Motive. The two predominant motives today are financial and political. In the financial case hackers can either gain direct results or indirect results. Direct would be in the case of ransomeware, the hacker receives payment directly from the target. Indirect would involve either selling information garnered from an attack, or simply renting out the compromised machine. There are many site on the Dark Web that provide markets for stolen credit cards, or just the sale of bot nets.

There is a lot of evidence that viruses are used for political purposes. Perhaps the most famous is Stuxnet. These types of viruses, they tend to be very sophisticated and difficult to detect and remove

Means. A virus needs a place to penetrate the operating system or applications to infect it. The hacker will review the detailed operation of these pieces of software and determine a method to circumvent their normal operation. This is an exploit. For an exploit to work, the compromised software must be on the machine. In many cases unpatched software can exist on machines for months. This leaves a fertile ground for the hackers. A significant portion of new viruses are merely varietals of a previous one continuing to use an existing exploit.

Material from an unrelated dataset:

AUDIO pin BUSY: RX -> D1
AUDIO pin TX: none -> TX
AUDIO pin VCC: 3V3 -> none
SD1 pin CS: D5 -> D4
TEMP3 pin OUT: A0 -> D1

Opportunity. Since the virus is essentially a program in its own right, it must be downloaded and installed on the target computer. The first part is downloading the virus. There are several ways to do this. The easiest is to have the user do it through a click on something in a webpage. Email attachments are also virus vectors.

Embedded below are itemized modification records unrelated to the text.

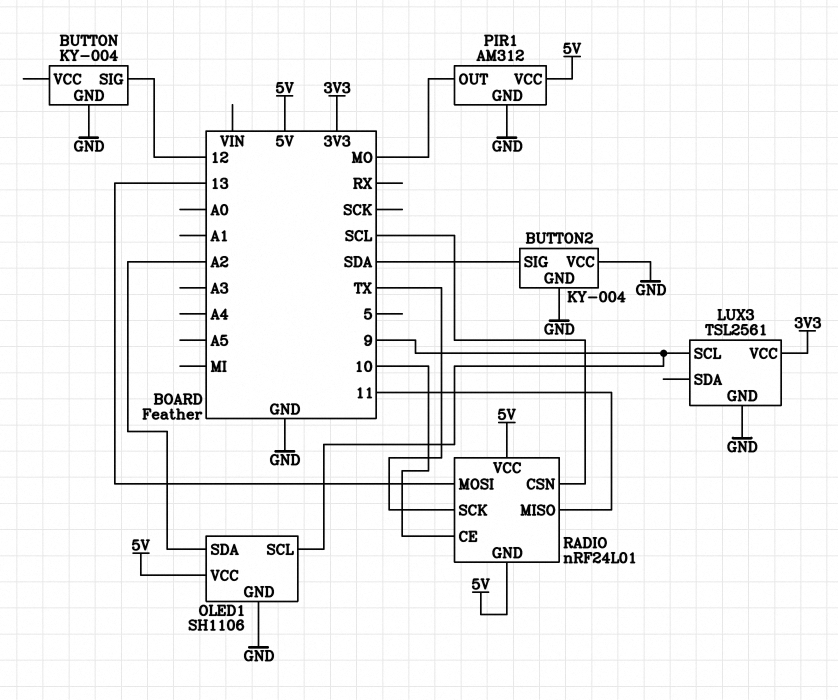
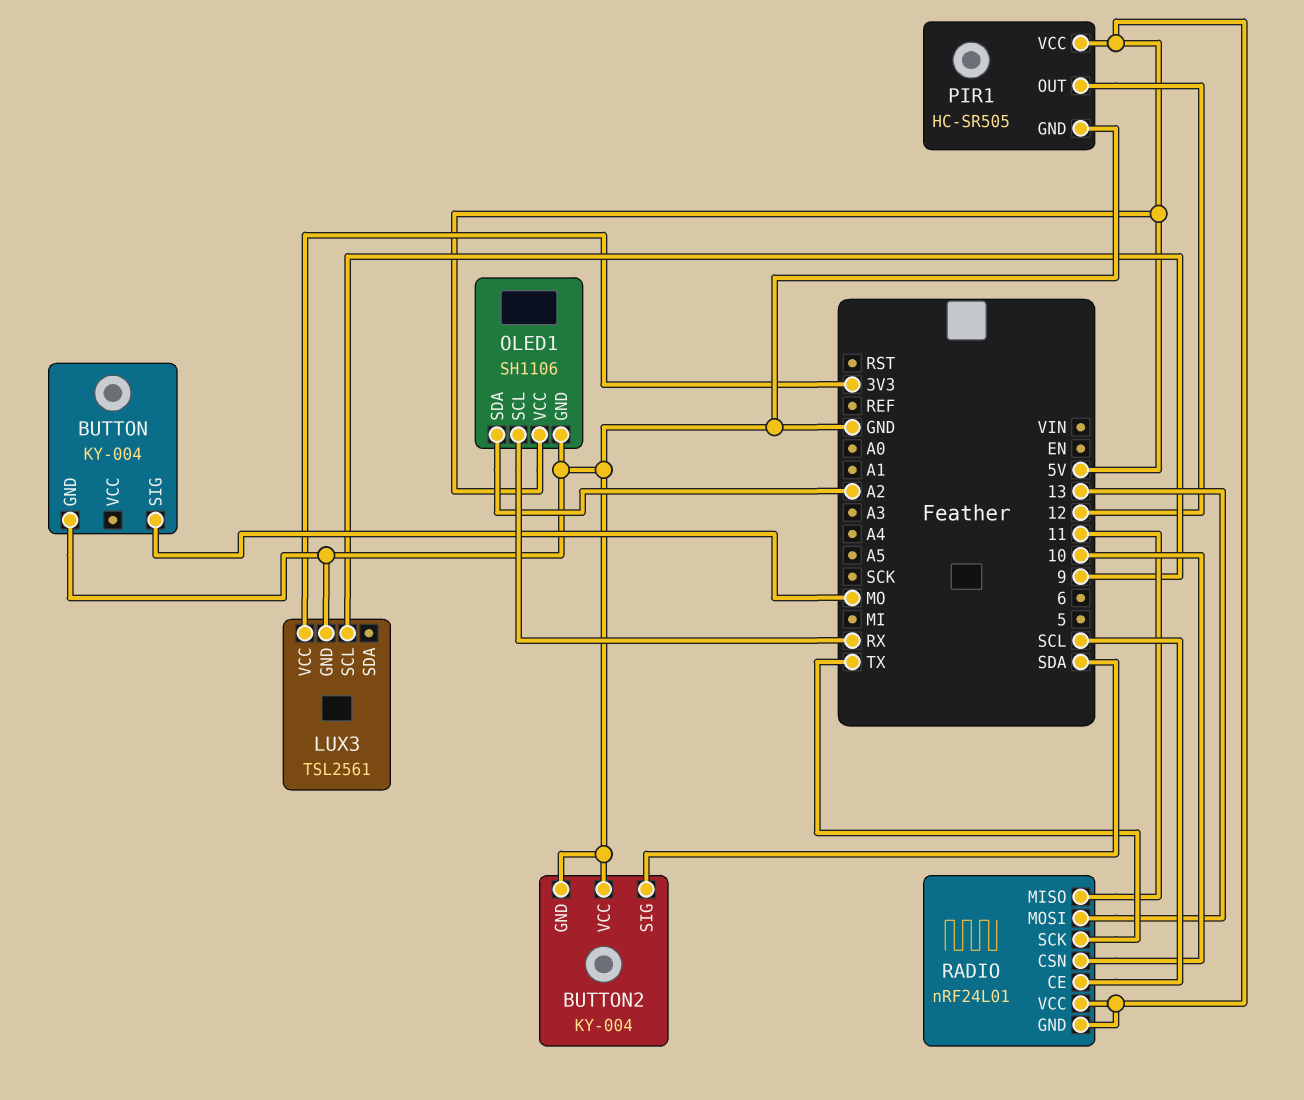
BUTTON pin SIG: 12 -> MO
OLED1 pin SCL: 9 -> RX
PIR1: AM312 -> HC-SR505
PIR1 pin OUT: MO -> 12
RADIO pin CE: 10 -> SCL
RADIO pin CSN: SCL -> 10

Conversely, the virus can go from one machine to the next via wireless networks or bluetooth connections. Once the program is on the machine, it needs to be installed and activated. This part is can either be done in background, especially on Windows systems. Or the user can be tricked into installing the program as it hides inside another program, a method known as a Trojan horse.

Good anti-virus programs prevent the means and opportunity, so malware cannot exploit them. Some exploits, especially in applications, may be independent of the operating system. As new exploits are discovered, the anti-virus application must also adapt. This is also true of the second function the anti-virus will perform. It will examine various files, often as they are downloaded, to detect viral payloads. The program is looking for patterns, or signatures, in the data that denote a virus. Typically the program will use a library of signatures, or dictionary, to scan for malicious content. Since it is constantly looking for viruses the program is running continuously.

Once a virus is discovered it needs to be removed. Some  complex malware involves intricate steps to disable and remove it. More importantly, once the virus has been discovered it must be prevented from doing any more harm. This is quarantining. Having the ability to quarantine and then safety remove the malware is a critical attribute of any solution.